Record breaking early winter rainfall in South East South Australia
It has been a pretty wet year for those of us based in south-east South Australia and south-west Victoria. What has been surprising, in comparison to recent history, is the timing of this wet period. We are more used to seeing things start to wet up towards and during Spring so the pre and early winter wetting-up phase is a bit of a novelty. The cross-border creeks (Mosquito, Naracoorte, Morambro, Nalang and Tatiara) have all experienced flows at sites which haven’t seen water for quite some time (e.g. Poocher Swamp). The monthly rainfall charts from the Bureau (see below) tells us that this was a significant period of rainfall, with an area in the Lower South East experiencing the highest falls on record!
The Bureau of Meteorology’s June report provides further context and identifies weather stations which broke their June records. While some of these have only been recording data for a relatively short period (20 years), the significance of this year are really borne out at longer-term stations.

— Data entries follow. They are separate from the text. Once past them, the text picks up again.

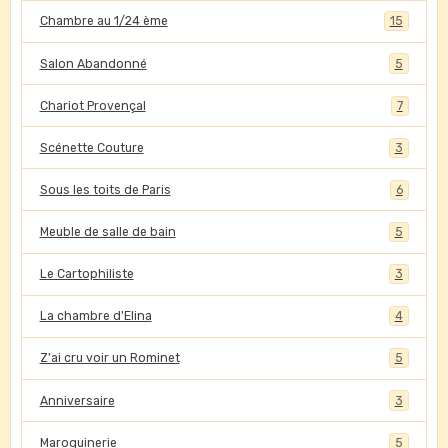
Chambre au 1/24 ème
15
Salon Abandonné
5
Chariot Provençal
7
Scénette Couture
3
Sous les toits de Paris
6
Meuble de salle de bain
5
Le Cartophiliste
3
La chambre d'Elina
4
Z'ai cru voir un Rominet
5
Anniversaire
3
Maroquinerie
5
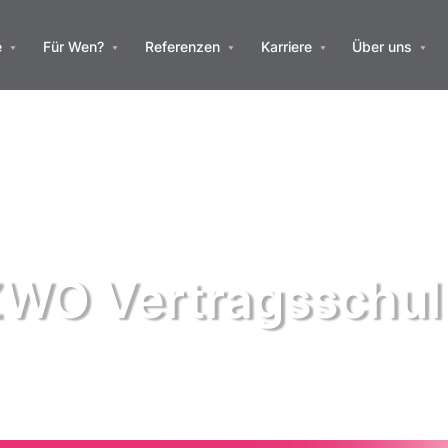
e
Für Wen?
Referenzen
Karriere
Über uns
WO Vertragsschul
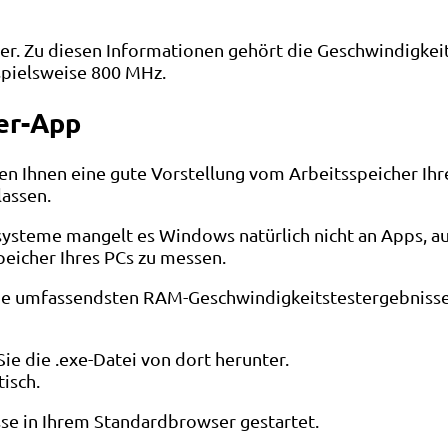
er. Zu diesen Informationen gehört die Geschwindigkeit 
spielsweise 800 MHz.
ter-App
Ihnen eine gute Vorstellung vom Arbeitsspeicher Ihres
lassen.
steme mangelt es Windows natürlich nicht an Apps, auf 
eicher Ihres PCs zu messen.
e umfassendsten RAM-Geschwindigkeitstestergebnisse li
ie die .exe-Datei von dort herunter.
isch.
se in Ihrem Standardbrowser gestartet.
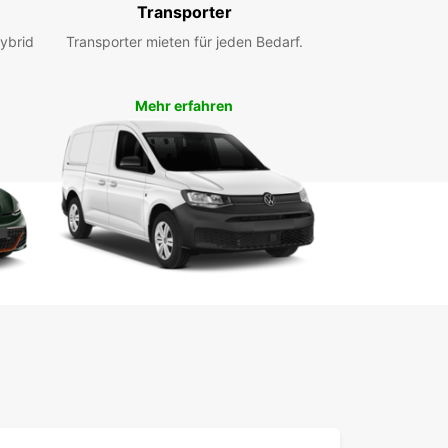
Transporter
ken Sie Challans und seine malerischen
ybrid
Transporter mieten für jeden Bedarf.
ung in Ihrem eigenen Tempo mit einem
agen von Europcar. Buchen Sie noch heute und
n Sie Ihre unvergessliche Reise!
Mehr erfahren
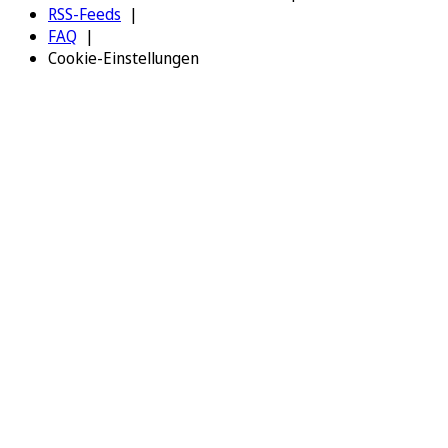
RSS-Feeds
FAQ
Cookie-Einstellungen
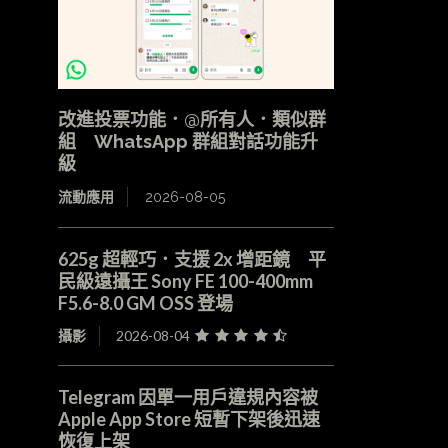
改進投票功能．@所有人．類似群
組 WhatsApp 群組對話功能升
級
流動應用
2026-08-05
625g 超輕巧．支援 2x 增距鏡 平
民級遠攝王 Sony FE 100-400mm
F5.6-8.0 GM OSS 登場
攝影
2026-08-04
Telegram 因單一用戶違規內容被
Apple App Store 短暫下架後迅速
恢復上架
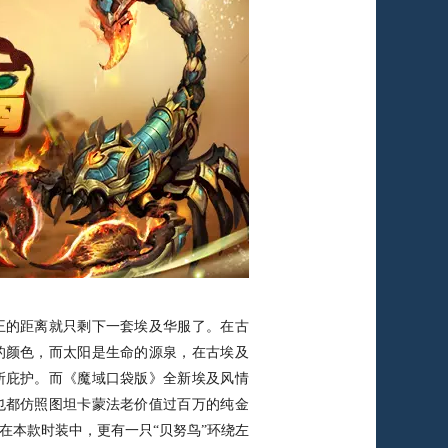
的距离就只剩下一套埃及华服了。在古
的颜色，而太阳是生命的源泉，在古埃及
所庇护。而《魔域口袋版》全新埃及风情
也都仿照图坦卡蒙法老价值过百万的纯金
在本款时装中，更有一只“贝努鸟”环绕左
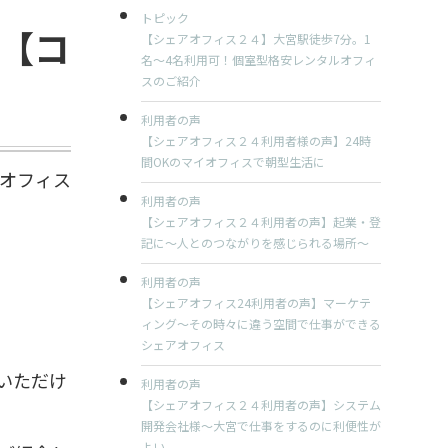
トピック
【コ
【シェアオフィス２４】大宮駅徒歩7分。1
名～4名利用可！個室型格安レンタルオフィ
スのご紹介
利用者の声
【シェアオフィス２４利用者様の声】24時
間OKのマイオフィスで朝型生活に
アオフィス
利用者の声
【シェアオフィス２４利用者の声】起業・登
記に～人とのつながりを感じられる場所～
利用者の声
【シェアオフィス24利用者の声】マーケテ
ィング～その時々に違う空間で仕事ができる
シェアオフィス
いただけ
利用者の声
【シェアオフィス２４利用者の声】システム
開発会社様～大宮で仕事をするのに利便性が
よい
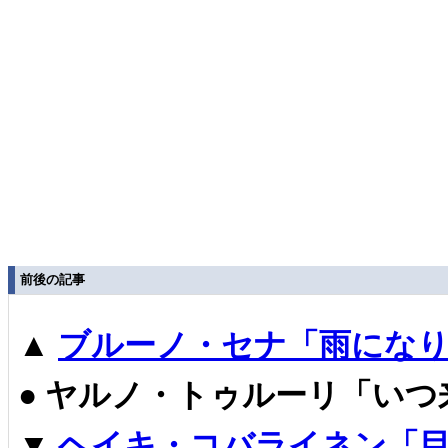
前後の記事
▲
ブルーノ・セナ「雨になり
●
ヤルノ・トゥルーリ「いつ
▼
ヘイキ・コバライネン「目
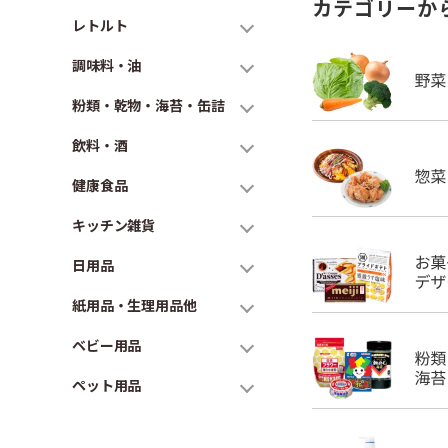
カテゴリーか
レトルト
調味料・油
粉類・乾物・海苔・缶詰
飲料・酒
健康食品
キッチン雑貨
日用品
紙用品・生理用品他
ベビー用品
ペット用品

The monthly June total recorded at the Millicent weather station, which has been collecting records since 1877, was the highest June total on record. It is also worth noting that the June 2023 monthly rainfall is the third highest monthly rainfall recorded at this site. At Lucindale, where records go back to 1880, the June 2023 monthly rainfall (147.8 mm) ranks fifth highest, behind 149.4 mm in 1932, 155.6 mm in 1953, 162.6 mm in 1887 and 179.9 mm in 1889. At Penola Post Office, where records go back to 1861, the June 2023 monthly rainfall (161.8 mm) ranks fourth highest, behind 167.6 mm in 1915, 175.5 mm in 1870 and 184.6 mm in 2003.
At the other end of the spectrum (in terms of length of records) we also installed weather station at two NGT reserves (Hutt Bay and Mount Burr) early last year (2022). In June this year we recorded 108 mm and 185 mm respectively. The on-ground impact has been noticeable at both sites, with wetlands now full and spilling at their restored full supply levels.
While the months ahead remain uncertain, with an El Niño watch in place and the ocean circulation indicating an almost certain likelihood of low rainfall conditions establishing across south-eastern Australia, the actual timing of when the next “big dry” begins will play a big role in how this early winter rainfall translates into habitat availability for our key wetland species this coming spring and summer. Fingers crossed they can capitalise on these additional areas of restored habitat!